How much suffering would you let someone you love to endure before saying that death is preferable?
What makes life meaningful enough to go on living?

It pierced through the core of my heart.

What was the best way to keep him alive? Should we accept that death is around the corner? Should we keep trying? Should we put him in pain in exchange for extra time?

It was a very real struggle that my family went through.

How do we ever learn to get ready to die, or to accept death?

It hurts, because there’s love. It hurts, because I think I could be more. It hurts, because I wish for a different closure that I’ll never get.

Paul wrote a stunning book because of his radical honesty. It’s a truthful account of a dying man questioning his own existence and trying to make sense of it all.

I found emotional escape knowing that even a neurosurgeon hadn’t got it figured out. I savoured the finesse of his words and emotions in finding meaning at the juncture of life and death.

I got to know death like a friend – just as it is, like life.

It is dark but we need not be scared; it is sad but we can fill it with love. It is part of us.

Paul said not knowing how long he had distorted his ability to decide the most sensible move in life.

He would go very different directions knowing that he had 3 months, 3 years or 10 years left.

What is the fullest of life that we are all striving for?

It brought me to the deepest part of myself, reflecting upon my own existence, and the choices I’ve made.

Am I treating life with love and honour?

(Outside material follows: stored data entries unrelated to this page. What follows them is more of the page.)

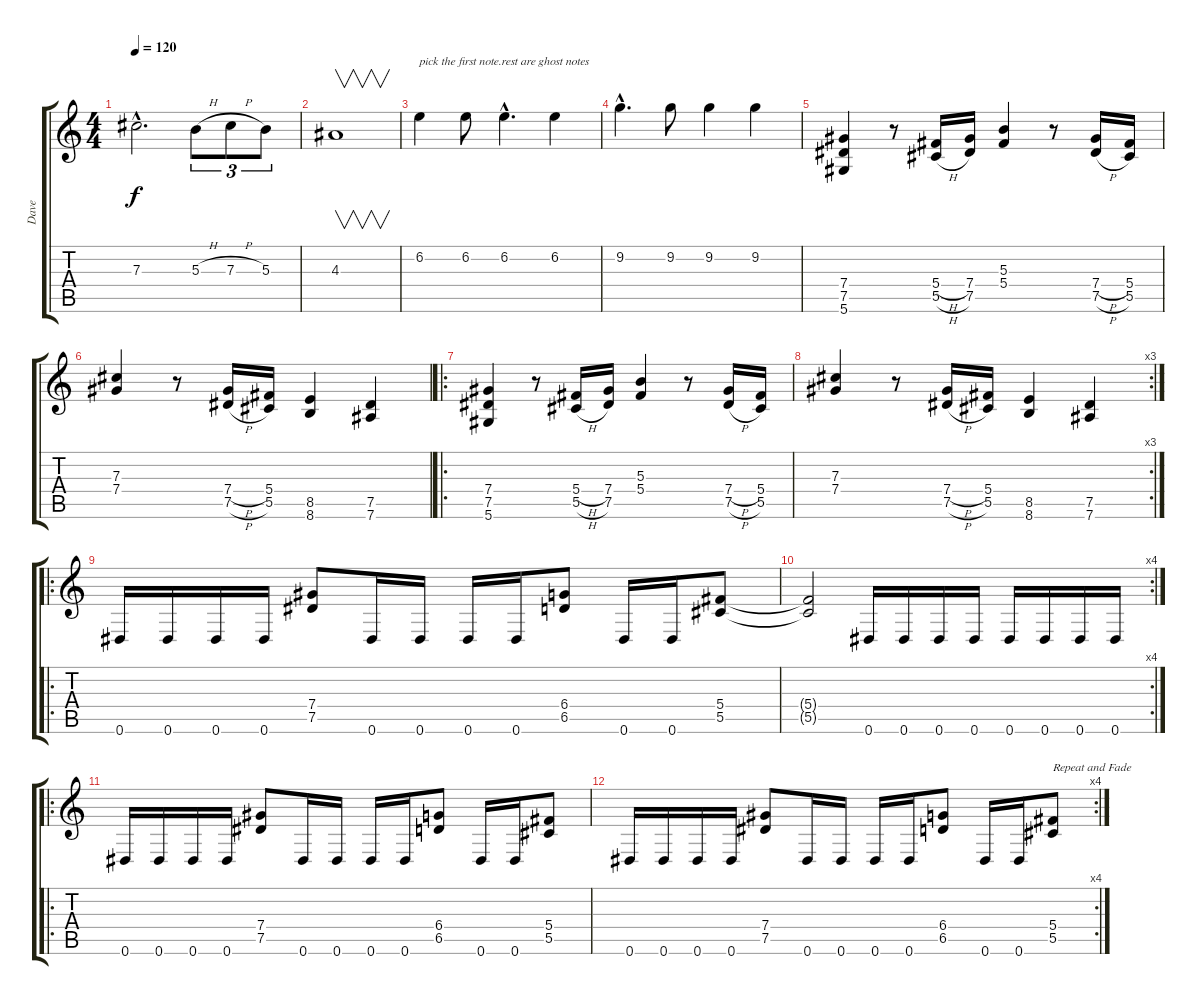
\track ("Dave" "Dave") {instrument distortionguitar}
\staff {score tabs}
\tuning (Eb4 Bb3 Gb3 Db3 Ab2 Eb2) {hide}
\ts (4 4)
\tempo 120
\clef g2
\ks c
7.3{hac}.2{d dy f} 5.3{h}.8{tu (3 2)} 7.3{h}.8{tu (3 2)} 5.3.8{tu (3 2)} |
4.3.1{v} |
6.2.4{txt "pick the first note.rest are ghost notes"} 6.2.8 6.2{hac}.4{d} 6.2.4 |
9.2{hac}.4{d} 9.2.8 9.2.4 9.2.4 |
(7.4 7.5 5.6).4 r.8 (5.4{h} 5.5{h}).16 (7.4 7.5).16 (5.3 5.4).4 r.8 (7.4{h} 7.5{h}).16 (5.4 5.5).16 |
(7.3 7.4).4 r.8 (7.4{h} 7.5{h}).16 (5.4 5.5).16 (8.5 8.6).4 (7.5 7.6).4 |
\ro
(7.4 7.5 5.6).4 r.8 (5.4{h} 5.5{h}).16 (7.4 7.5).16 (5.3 5.4).4 r.8 (7.4{h} 7.5{h}).16 (5.4 5.5).16 |
\rc 3
(7.3 7.4).4 r.8 (7.4{h} 7.5{h}).16 (5.4 5.5).16 (8.5 8.6).4 (7.5 7.6).4 |
\ro
0.6.16 0.6.16 0.6.16 0.6.16 (7.4 7.5).8 0.6.16 0.6.16 0.6.16 0.6.16 (6.4 6.5).8 0.6.16 0.6.16 (5.4 5.5).8 |
\rc 4
(5.4{t} 5.5{t}).2 0.6.16 0.6.16 0.6.16 0.6.16 0.6.16 0.6.16 0.6.16 0.6.16 |
\ro
0.6.16 0.6.16 0.6.16 0.6.16 (7.4 7.5).8 0.6.16 0.6.16 0.6.16 0.6.16 (6.4 6.5).8 0.6.16 0.6.16 (5.4 5.5).8 |
\rc 4
0.6.16 0.6.16 0.6.16 0.6.16 (7.4 7.5).8 0.6.16 0.6.16 0.6.16 0.6.16 (6.4 6.5).8 0.6.16 0.6.16 (5.4 5.5).8{txt "Repeat and Fade"}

Letting it be free without resistance? Am I finding joy in things I do?

Paul’s documentation of a finite life reminds me of the power of words, the power of life, the power to follow my heart, to open my heart, to receive what universe has to give.

‘You can’t ever reach perfection, but you can believe in an asymptote toward which you are ceaselessly striving.’

Who can I be? Who will I be?

That’s the quest in each breath – to define a life well lived, to explore, to struggle, to breakthrough, to gain, to lose, and to start over again.